Many who have visited us have said how fortunate they think we are to reside here year around, with many first-time visitors deciding that this is the place they want to be, going home and making arrangements to take the plunge and step into our Rockwell painting.

As I said three years ago, working as a journalist and then for international corporations provided an opportunity to live not only in Atlanta but in a variety of diverse locations including upstate New York, Houston, Dallas, Austin, Tampa, Washington DC, and Brussels and Paris. We enjoyed many of those locations, but this is now home and we couldn’t be happier. However, when you live on Amelia Island, where do you go on vacation?

16 Comments

tony crawford

1 October , 2014 at 1:47 pm

Thank you Great words

Eric Corbett

28 September , 2014 at 2:33 pm

Nice job, Dave. Nailed it. We are all so very lucky.

cal atwood

19 September , 2014 at 3:49 pm

You captured it ALL. If there's more, I don't know where it's hiding. BRAVO!

George Haffey

19 September , 2014 at 2:11 pm

Beautifully written! We truly have found "our spot" in Fernandina Beach and this article perfectly encapsulates the ambiance of this unique island.

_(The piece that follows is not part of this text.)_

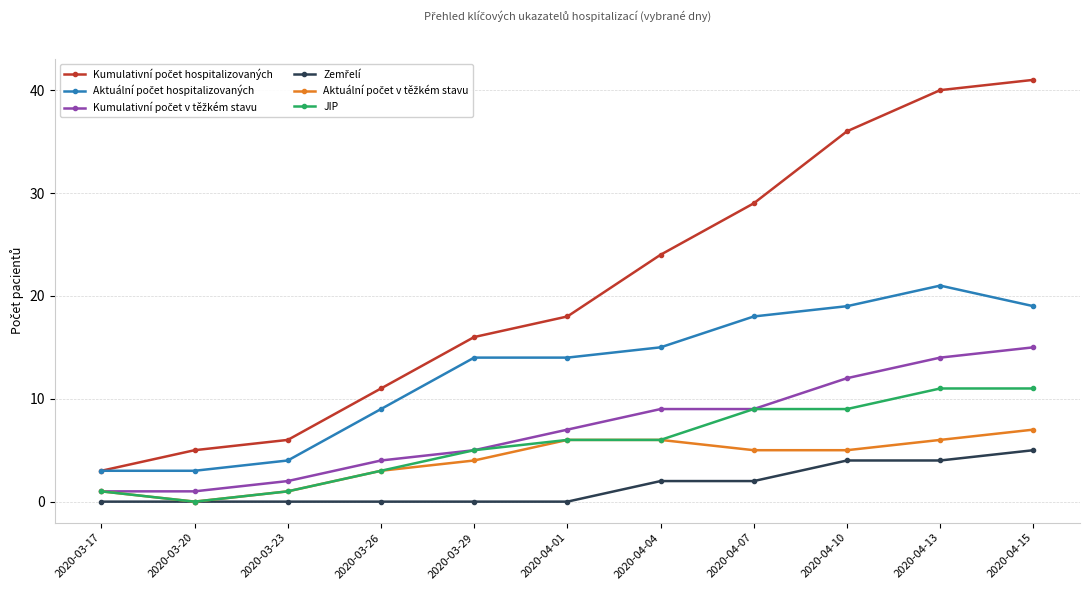

What is the greatest value displayed?

41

Thanks!

John Harris

16 September , 2014 at 5:39 pm

WOW! Dave you really nailed it this time. What a great article and so so true. Thanks for your talent.

4Patti Boxler

14 September , 2014 at 4:46 pm

Dave, ditto! Loved reading and sharing.

Judy Goldsmith

14 September , 2014 at 12:39 pm

Dave, It makes me feel so good to read your article. I do love it here.

Mary Ann Howat

14 September , 2014 at 11:45 am

Dave you have really outdone yourself. I can't believe we live in such a wonderful place that you have so aptly captured in this wonderful article. Sure there are some negative things but they are always outweighed by the positives in living on this special island. Keep your positive observations coming!

Carol Ann Atwood

12 September , 2014 at 4:11 pm

What a delight to sit here and read about our little slice of paradise. You have truly captured how we all feel and your writing style is delicious!

Roz Simpson

12 September , 2014 at 3:23 pm

Wow! How did we miss this jewel? Putting it on my list of "must see places. "

Dickie

12 September , 2014 at 2:51 pm

Dave, you nailed it. It is amazing such a place exists and we are lucky enough to live here,

John Batchelor

12 September , 2014 at 11:47 am

Dave - You are always excellent - even on those rare (very) occasions when I do not concur with your views! These time you have excelled yourself and I just had to let you know! Thank you, friend, for expressing so beautifully what most of us feel about Fernadina Beach and Amelia Island

Edgart Johnson

12 September , 2014 at 10:43 am

Well written, captures the ambience of the Island.

bill birdsong

12 September , 2014 at 10:25 am

Wow, you described our island in some detail, all correct! Many of us will forward this to friends unfortunately enough not to live here, ones where we have founds our words inadequate to explain our good fortune. And you caution us to remain aware of what is important and to support our leaders whom we have have chosen to maintain it. Thank you!

Vicki Trower

12 September , 2014 at 10:07 am

What a really wonderful article about living on Amelia Island! You really captured the feeling and this place! Enjoyed this very much! I am blessed to get to say I live here too. Thank you.

Louis Goldman

12 September , 2014 at 10:00 am

What you have just described is the hospitality of one of, maybe the last, really Southern towns. I feel the same way and have for the past 18 years that we have lived here. Every day living here in Fernandina Beach is just like our first day.